Ein Kompliment stellte Otto Becker noch seinem Team aus: “Jetzt im siebten Jahr ziehen immer noch alle Reiter wirklich mit. Sie stehen zur Verfügung, wenn ich anrufe und arbeiten auf ein Championat hin. Das ist keine Selbstverständlichkeit und darüber bin ich sehr froh.”

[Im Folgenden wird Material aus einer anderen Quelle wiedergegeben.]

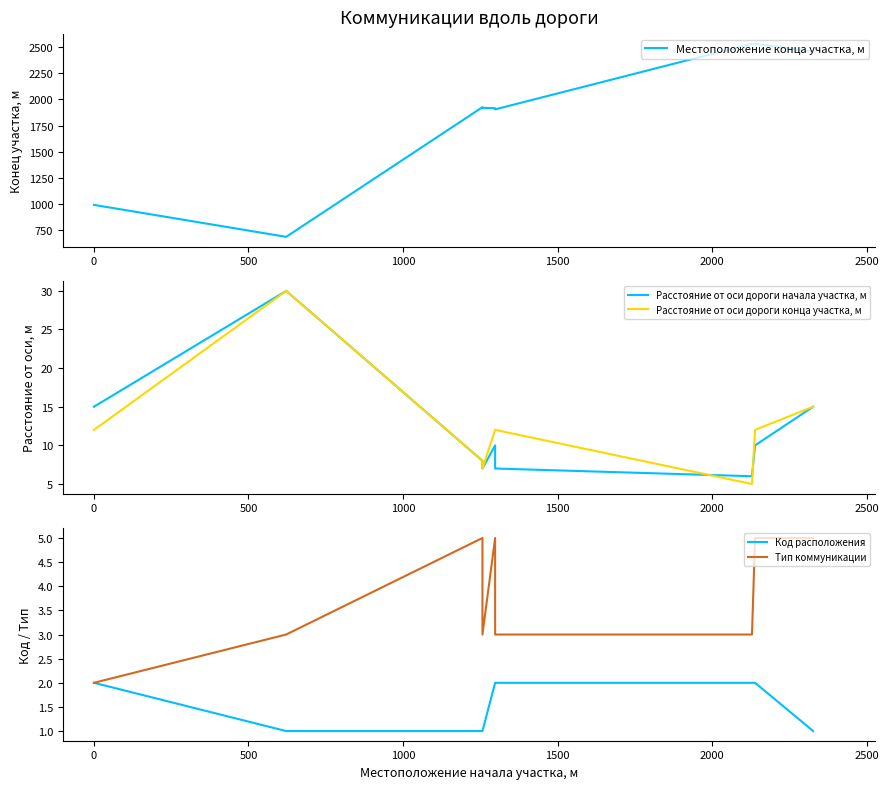

Is it true that Местоположение конца участка, м equals 985 at 3000?

False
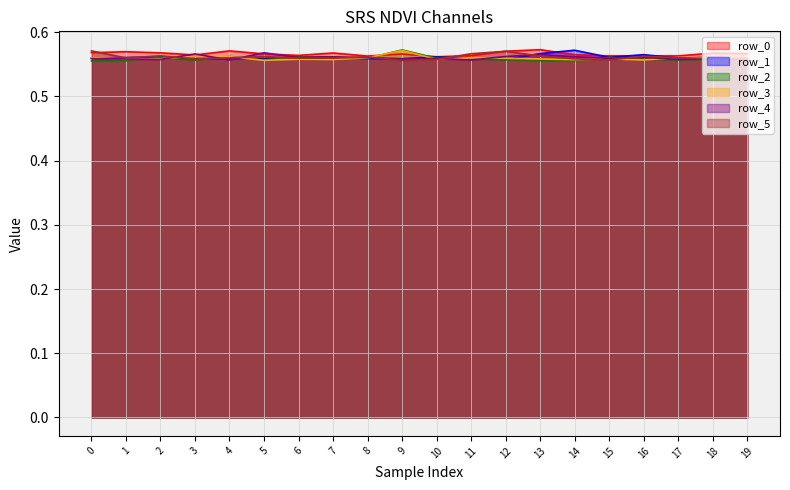

What is the average value of the row_3 series?

0.6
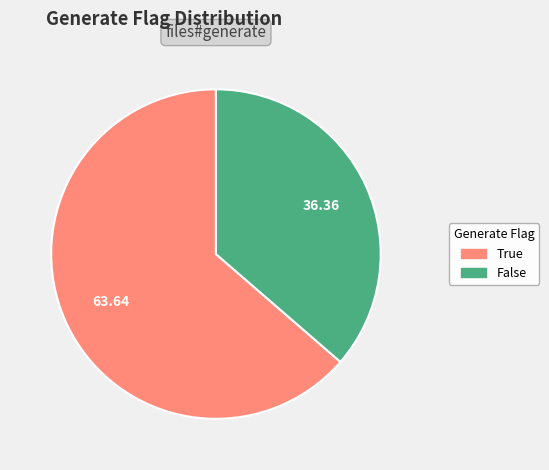

Which slice represents more than half of the pie?

True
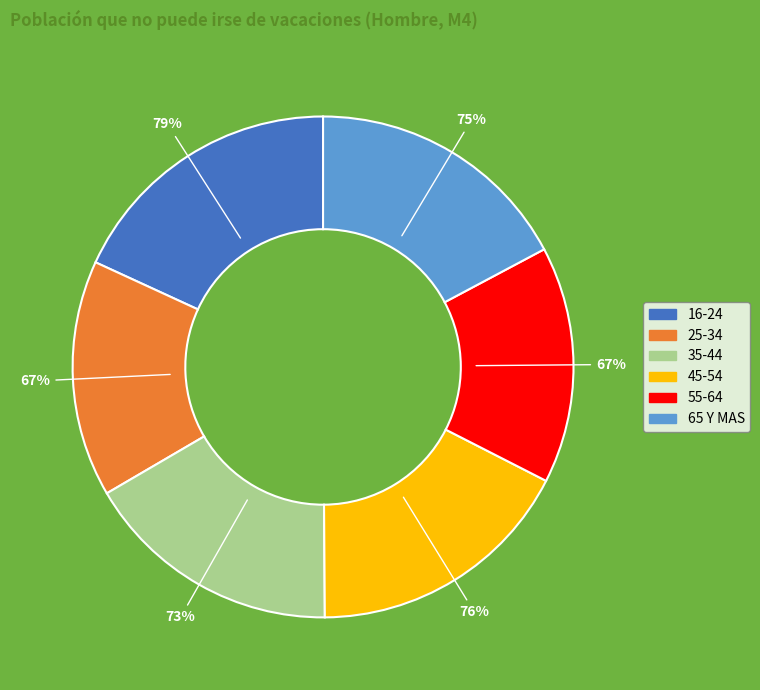

Which has a higher value, 65 Y MAS or 55-64?

65 Y MAS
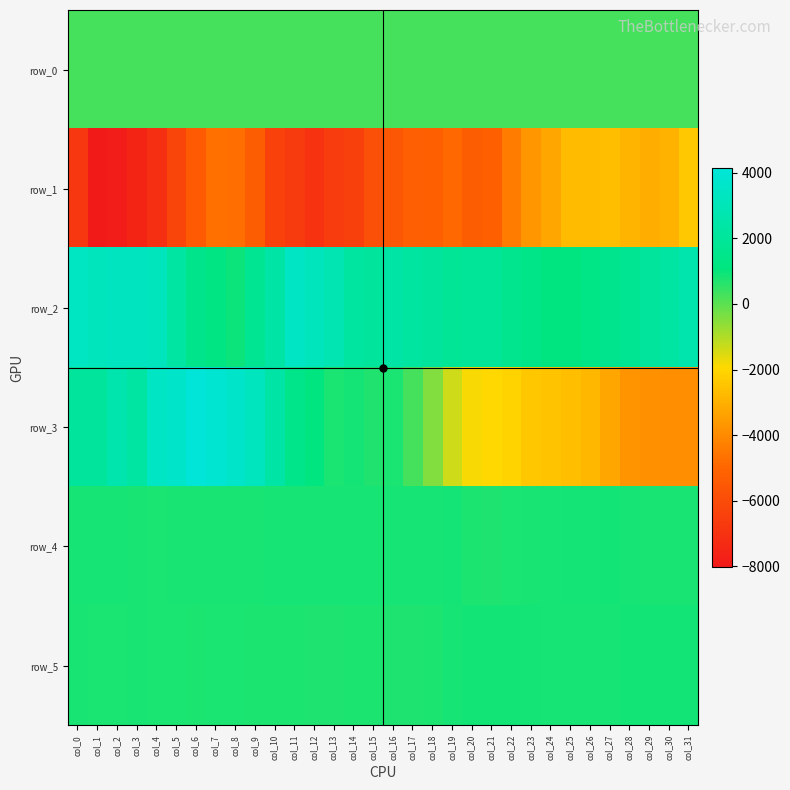

Rank the series at col_10 from highest to lowest value.

row_2, row_3, row_4, row_5, row_0, row_1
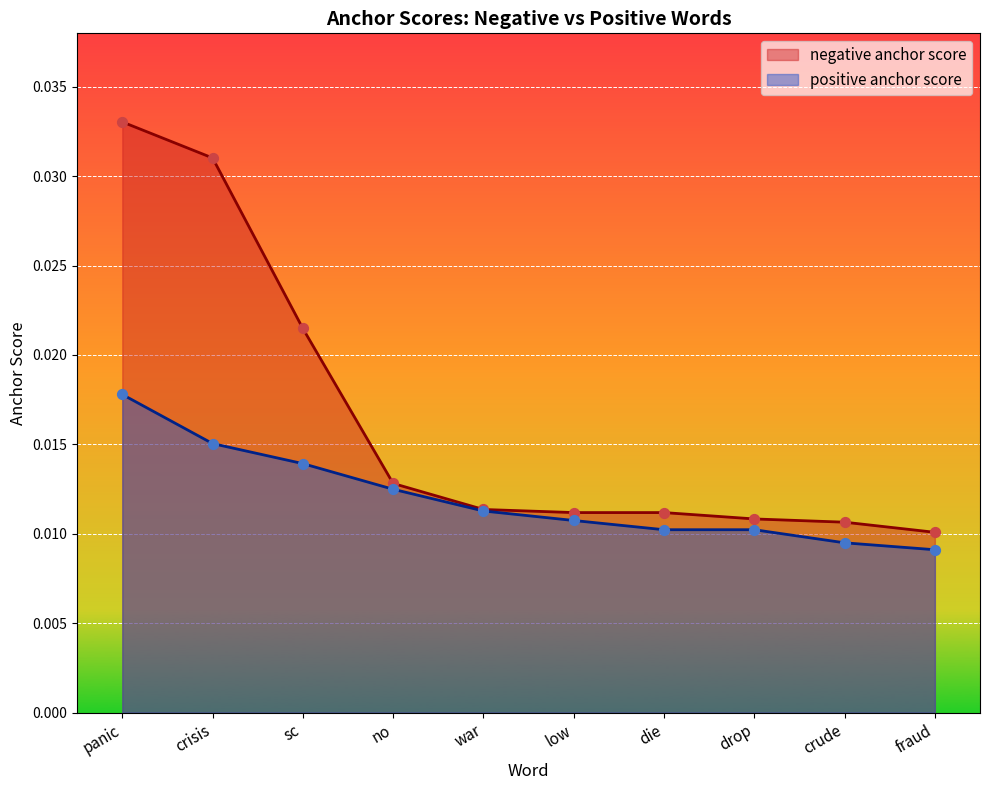

What is the total value across all series at panic?

0.1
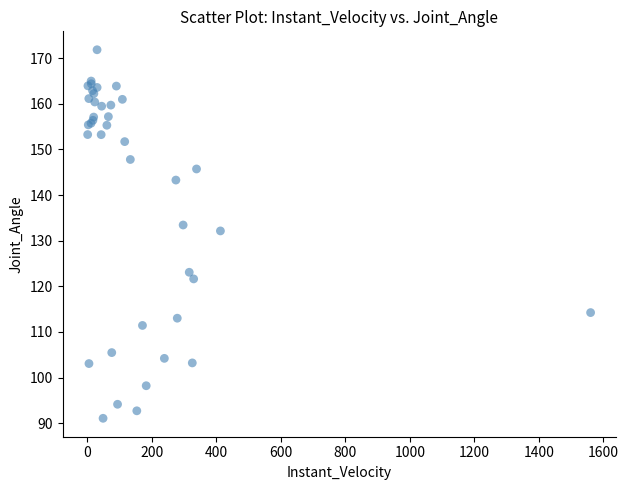

What Y value in the scatter plot is closest to 131?

132.1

Ludger Beerbaum führte noch einmal aus, warum er in Mannheim forderte, dass ein Ruck durch die Mannschaft geht. “Es war einfach mal an der Zeit, das zu sagen”, so der Team-Älteste. “Wir können uns nicht über Jahre hinsetzen und sagen: Knapp verpasst, aber eigentlich war es doch gut. Das haben wir jetzt oft genug gesagt. Ich dachte, dass für jeden von uns gut wäre, sich morgens beim Rasieren oder Arme waschen, mal kritisch zu fragen, ob der Einsatz unserer Pferde, unser Reiten selbst, die Auswahl von Trensen, Gamaschen und Gebiss richtig ist – oder ob wir uns manchmal auch einfach was schön reden. Natürlich kommt man da jetzt nicht immer hundertprozentig zu einer Erkenntnis. Ich für mich kann auch nur sagen, dass es ja nicht so ist, dass ich alle in Grund und Boden reite. Die Konstanz fehlt da auch.”

Ludger Beerbaum

Ludger Beerbaum

Und auch zur Kritik am britischen Team, das ohne zwei seiner Spitzenreiter kommt, weil diese selbst zurückgezogen haben, obwohl sich die Briten noch für Rio qualifizieren müssen (Scott Brash, der lieber mit Hello Sanctos in Calgary reitet – und John Whitaker, der sagt, dass Argento nicht auf großen Grasplätzen gut ist), nahm Ludger Beerbaum gewohnt ehrlich Stellung: “Argento war wirklich kein Thema. Der gewinnt auf anderen Plätzen, auf kleinen. Das ist für Außenstehende schwer zu verstehen, aber das ist wirklich ein anderer Fall. Am Ende war das wohl wirklich eine Entscheidung pro Pferd. Wenn es irgendwie gegangen wäre, wäre John wahrscheinlich sogar zu Fuß gekommen. Auch Ben Maher wäre hundertprozentig gekommen, wäre Cella fit. Scott Brash ist dann schon ein spezieller Fall. Ich kann da wenig zu sagen, weil ich mit ihm nicht darüber gesprochen habe, aber für mich ist das auch nicht ganz nachzuvollziehen.”